[start of Passage to read]
Having known Simon’s thoughts, Jesus related a parable to show the Pharisee his real spiritual condition. When Jesus said, “I have somewhat to say unto thee,” the unsuspecting Simon assumed he was about to hear the kind of discussion usually associated with rabbis. Actually he was about to have the coldness and self-righteousness of his heart exposed in a way that must have startled him.

 

Lending and borrowing went on among the Jews all the time, since many were poor, while others were well off. In Jesus’ parable, one man owed a small debt; the other owed ten times as much. The important point was that neither was able to repay what he owed.

Question for Application

 

How does this parable illustrate salvation by grace?
[end of Passage to read]
Task 1 — From the records, copy out everything from the line containing "Page size: 1240x1718." down to the line containing "picture [832, 148, 1422, 989]", both lines included, reproducing each line verbatim.
[start of Supplied records]
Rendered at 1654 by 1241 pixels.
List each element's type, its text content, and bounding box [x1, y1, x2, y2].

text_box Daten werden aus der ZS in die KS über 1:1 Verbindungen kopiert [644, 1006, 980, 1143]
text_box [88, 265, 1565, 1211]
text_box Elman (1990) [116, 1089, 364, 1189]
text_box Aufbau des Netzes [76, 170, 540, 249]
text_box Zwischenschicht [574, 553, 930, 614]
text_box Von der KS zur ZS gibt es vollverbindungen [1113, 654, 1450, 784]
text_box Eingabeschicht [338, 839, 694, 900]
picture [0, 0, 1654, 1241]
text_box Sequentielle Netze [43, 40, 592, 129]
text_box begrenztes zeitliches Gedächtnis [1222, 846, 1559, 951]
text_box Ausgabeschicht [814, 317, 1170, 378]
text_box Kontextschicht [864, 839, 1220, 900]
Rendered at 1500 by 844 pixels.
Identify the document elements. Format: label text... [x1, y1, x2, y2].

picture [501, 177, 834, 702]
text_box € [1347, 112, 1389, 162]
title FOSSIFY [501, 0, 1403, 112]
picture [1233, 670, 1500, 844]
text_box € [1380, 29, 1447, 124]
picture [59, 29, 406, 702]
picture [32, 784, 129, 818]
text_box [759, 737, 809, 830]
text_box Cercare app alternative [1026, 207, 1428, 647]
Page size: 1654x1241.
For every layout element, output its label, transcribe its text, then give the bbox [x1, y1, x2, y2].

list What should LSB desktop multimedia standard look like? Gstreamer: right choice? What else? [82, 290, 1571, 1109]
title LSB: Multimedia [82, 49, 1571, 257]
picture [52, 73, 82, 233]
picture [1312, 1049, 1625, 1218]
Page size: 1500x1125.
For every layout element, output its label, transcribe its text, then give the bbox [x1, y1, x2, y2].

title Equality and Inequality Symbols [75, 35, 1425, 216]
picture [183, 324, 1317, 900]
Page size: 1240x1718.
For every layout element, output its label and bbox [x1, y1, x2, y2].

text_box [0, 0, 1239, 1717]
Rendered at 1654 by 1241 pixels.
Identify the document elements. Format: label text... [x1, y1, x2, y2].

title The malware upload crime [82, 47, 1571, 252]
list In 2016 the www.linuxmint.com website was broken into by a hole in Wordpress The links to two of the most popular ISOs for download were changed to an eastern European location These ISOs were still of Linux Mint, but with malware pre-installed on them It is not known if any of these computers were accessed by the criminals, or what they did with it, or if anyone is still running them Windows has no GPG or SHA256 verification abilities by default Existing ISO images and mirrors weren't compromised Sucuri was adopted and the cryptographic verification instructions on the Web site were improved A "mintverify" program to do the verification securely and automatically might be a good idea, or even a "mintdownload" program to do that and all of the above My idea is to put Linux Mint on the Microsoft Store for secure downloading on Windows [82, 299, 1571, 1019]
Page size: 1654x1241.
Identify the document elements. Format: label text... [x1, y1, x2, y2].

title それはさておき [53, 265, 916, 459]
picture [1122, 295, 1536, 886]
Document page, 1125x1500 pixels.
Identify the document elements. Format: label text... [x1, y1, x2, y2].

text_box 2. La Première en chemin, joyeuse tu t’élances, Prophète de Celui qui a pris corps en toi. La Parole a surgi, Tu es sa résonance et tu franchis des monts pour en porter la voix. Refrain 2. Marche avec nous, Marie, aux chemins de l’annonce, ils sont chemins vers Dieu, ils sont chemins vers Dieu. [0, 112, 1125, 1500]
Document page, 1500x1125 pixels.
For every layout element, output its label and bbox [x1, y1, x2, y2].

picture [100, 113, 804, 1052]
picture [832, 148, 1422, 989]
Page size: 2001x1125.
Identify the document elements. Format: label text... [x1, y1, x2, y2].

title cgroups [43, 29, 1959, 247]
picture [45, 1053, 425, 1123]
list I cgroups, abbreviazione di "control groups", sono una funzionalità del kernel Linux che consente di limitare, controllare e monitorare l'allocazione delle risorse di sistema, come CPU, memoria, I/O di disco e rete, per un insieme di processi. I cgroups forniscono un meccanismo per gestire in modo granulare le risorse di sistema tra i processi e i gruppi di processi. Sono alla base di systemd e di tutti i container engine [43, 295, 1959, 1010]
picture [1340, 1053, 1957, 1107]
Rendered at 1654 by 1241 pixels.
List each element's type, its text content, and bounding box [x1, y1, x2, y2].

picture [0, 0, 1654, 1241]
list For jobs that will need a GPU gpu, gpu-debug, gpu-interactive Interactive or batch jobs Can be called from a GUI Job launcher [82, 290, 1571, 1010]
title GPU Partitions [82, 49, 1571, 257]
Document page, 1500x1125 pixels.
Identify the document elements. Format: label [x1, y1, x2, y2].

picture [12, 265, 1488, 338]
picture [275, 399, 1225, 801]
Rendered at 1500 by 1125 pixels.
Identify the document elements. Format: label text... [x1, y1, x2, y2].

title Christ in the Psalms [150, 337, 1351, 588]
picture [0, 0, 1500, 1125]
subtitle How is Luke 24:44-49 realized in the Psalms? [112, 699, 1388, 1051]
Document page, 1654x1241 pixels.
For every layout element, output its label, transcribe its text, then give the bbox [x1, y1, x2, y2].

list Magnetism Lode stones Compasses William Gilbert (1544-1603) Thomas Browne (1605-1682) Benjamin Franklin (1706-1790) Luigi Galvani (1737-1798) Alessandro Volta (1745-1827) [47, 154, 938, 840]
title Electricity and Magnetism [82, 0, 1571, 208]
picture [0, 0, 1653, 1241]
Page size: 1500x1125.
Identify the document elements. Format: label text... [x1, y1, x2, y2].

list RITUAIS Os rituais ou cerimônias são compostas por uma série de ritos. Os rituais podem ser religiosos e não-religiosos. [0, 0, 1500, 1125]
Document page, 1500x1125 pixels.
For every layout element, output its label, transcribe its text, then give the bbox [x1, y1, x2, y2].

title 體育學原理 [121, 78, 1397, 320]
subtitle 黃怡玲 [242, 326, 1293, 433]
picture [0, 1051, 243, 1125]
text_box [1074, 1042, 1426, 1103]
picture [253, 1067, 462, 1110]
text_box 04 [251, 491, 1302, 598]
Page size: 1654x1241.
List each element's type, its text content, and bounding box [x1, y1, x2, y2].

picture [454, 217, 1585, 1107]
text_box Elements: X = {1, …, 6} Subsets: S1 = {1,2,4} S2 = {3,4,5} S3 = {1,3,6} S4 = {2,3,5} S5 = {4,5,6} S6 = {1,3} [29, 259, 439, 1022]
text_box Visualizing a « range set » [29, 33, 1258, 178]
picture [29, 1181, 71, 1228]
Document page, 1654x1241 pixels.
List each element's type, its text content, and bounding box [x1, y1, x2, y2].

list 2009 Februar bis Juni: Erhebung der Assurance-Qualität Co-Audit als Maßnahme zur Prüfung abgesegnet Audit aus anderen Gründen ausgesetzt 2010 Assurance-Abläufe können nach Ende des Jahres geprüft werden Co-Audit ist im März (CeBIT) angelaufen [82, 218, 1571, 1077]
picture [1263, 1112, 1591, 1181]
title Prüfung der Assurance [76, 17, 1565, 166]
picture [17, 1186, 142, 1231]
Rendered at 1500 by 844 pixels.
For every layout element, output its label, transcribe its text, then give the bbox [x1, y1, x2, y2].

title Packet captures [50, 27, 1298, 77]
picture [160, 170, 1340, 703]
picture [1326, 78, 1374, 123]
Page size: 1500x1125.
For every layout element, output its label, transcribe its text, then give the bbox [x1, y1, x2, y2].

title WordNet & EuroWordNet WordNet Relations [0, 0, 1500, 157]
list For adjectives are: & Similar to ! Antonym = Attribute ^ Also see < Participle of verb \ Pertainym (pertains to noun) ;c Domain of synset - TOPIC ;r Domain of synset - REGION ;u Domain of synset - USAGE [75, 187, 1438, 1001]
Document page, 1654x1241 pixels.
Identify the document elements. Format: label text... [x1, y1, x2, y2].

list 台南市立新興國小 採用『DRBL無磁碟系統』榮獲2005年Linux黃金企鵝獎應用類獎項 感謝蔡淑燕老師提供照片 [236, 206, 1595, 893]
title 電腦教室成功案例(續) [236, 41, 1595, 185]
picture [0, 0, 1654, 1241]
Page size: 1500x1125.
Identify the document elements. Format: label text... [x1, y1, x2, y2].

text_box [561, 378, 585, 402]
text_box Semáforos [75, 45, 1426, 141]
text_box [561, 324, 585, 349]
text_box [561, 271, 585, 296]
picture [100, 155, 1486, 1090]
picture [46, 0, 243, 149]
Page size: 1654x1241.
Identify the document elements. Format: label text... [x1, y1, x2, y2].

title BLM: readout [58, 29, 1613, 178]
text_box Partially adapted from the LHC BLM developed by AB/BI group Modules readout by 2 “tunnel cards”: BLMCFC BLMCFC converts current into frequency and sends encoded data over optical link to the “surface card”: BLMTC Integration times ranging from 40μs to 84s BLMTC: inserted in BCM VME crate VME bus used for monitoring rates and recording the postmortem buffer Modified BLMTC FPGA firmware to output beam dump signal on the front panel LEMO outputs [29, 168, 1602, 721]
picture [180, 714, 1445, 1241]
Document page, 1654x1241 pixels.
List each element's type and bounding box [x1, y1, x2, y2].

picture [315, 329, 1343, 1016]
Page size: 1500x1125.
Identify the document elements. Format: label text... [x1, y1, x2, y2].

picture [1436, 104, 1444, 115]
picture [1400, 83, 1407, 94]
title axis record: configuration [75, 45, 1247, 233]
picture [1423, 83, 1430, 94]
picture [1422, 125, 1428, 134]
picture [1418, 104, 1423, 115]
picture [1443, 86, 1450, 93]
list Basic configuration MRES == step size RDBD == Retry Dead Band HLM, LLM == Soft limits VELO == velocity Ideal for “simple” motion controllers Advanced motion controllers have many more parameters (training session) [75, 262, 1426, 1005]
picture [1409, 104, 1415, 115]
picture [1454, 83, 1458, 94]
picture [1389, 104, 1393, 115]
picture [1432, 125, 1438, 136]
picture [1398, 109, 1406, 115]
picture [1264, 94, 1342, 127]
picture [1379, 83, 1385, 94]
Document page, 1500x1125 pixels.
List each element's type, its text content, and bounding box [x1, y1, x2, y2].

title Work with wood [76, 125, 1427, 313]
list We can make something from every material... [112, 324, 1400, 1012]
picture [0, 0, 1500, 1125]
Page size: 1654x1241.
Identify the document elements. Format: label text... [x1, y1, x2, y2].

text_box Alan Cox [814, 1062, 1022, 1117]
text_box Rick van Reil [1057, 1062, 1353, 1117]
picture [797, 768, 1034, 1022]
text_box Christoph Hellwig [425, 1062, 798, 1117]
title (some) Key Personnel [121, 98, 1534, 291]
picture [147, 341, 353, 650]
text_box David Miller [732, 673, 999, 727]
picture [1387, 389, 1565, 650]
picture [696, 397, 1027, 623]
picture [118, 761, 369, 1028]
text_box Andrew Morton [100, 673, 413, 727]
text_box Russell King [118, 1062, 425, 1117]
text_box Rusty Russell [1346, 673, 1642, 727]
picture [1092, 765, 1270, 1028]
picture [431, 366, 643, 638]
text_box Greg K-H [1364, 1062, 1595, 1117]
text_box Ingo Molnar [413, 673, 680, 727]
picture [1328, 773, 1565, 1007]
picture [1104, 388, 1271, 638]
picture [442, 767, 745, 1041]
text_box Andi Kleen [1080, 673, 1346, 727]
[end of Supplied records]
Task 2 — Write a continuation of the passage on Jesus' parable told to Simon the Pharisee, starting after its final sentence.

Reply 1 —
Page size: 1240x1718.
For every layout element, output its label and bbox [x1, y1, x2, y2].

text_box [0, 0, 1239, 1717]
Rendered at 1654 by 1241 pixels.
Identify the document elements. Format: label text... [x1, y1, x2, y2].

title The malware upload crime [82, 47, 1571, 252]
list In 2016 the www.linuxmint.com website was broken into by a hole in Wordpress The links to two of the most popular ISOs for download were changed to an eastern European location These ISOs were still of Linux Mint, but with malware pre-installed on them It is not known if any of these computers were accessed by the criminals, or what they did with it, or if anyone is still running them Windows has no GPG or SHA256 verification abilities by default Existing ISO images and mirrors weren't compromised Sucuri was adopted and the cryptographic verification instructions on the Web site were improved A "mintverify" program to do the verification securely and automatically might be a good idea, or even a "mintdownload" program to do that and all of the above My idea is to put Linux Mint on the Microsoft Store for secure downloading on Windows [82, 299, 1571, 1019]
Page size: 1654x1241.
Identify the document elements. Format: label text... [x1, y1, x2, y2].

title それはさておき [53, 265, 916, 459]
picture [1122, 295, 1536, 886]
Document page, 1125x1500 pixels.
Identify the document elements. Format: label text... [x1, y1, x2, y2].

text_box 2. La Première en chemin, joyeuse tu t’élances, Prophète de Celui qui a pris corps en toi. La Parole a surgi, Tu es sa résonance et tu franchis des monts pour en porter la voix. Refrain 2. Marche avec nous, Marie, aux chemins de l’annonce, ils sont chemins vers Dieu, ils sont chemins vers Dieu. [0, 112, 1125, 1500]
Document page, 1500x1125 pixels.
For every layout element, output its label and bbox [x1, y1, x2, y2].

picture [100, 113, 804, 1052]
picture [832, 148, 1422, 989]

Reply 2 —
People are inclined to categorise sin. Some sins they say are very bad, while other sins are labelled insignificant. But sin is a spiritual debt regardless of its appearance to human eyes. No one can offer God enough good works or religious ritual to cancel the debt. The “respectable” sinner is as helpless to pay the debt as the murderer. “There is none righteous, no, not one” (Romans 3:10). “All have sinned, and come short of the glory of God” (Romans 3:23). God does not categorise sin. All of it is rebellion against His laws. It is a debt charged against each sinner’s account.

 

The creditor in the parable was a gracious individual. Solely on the basis of his own mercy he cancelled the debts of both men. This is what happens when a sinner accepts Christ as his Saviour. The debt is cancelled even though the sinner could not repay it. Someone else has paid it the Lord Jesus by His death on the cross.

 

B. Rebuked by Christ

Luke 7:42b-46

Now comes the real impact of the parable. When Jesus asked which debtor would love the creditor most, the only logical answer seemed to be: “The one who had the bigger debt cancelled” (NIV). This was how Simon replied and he trapped himself by his own words. Jesus complemented him by saying, “Thou has rightly judged.”

 

Question for Application

 

How does the parable expose Simon’s dishonest motives?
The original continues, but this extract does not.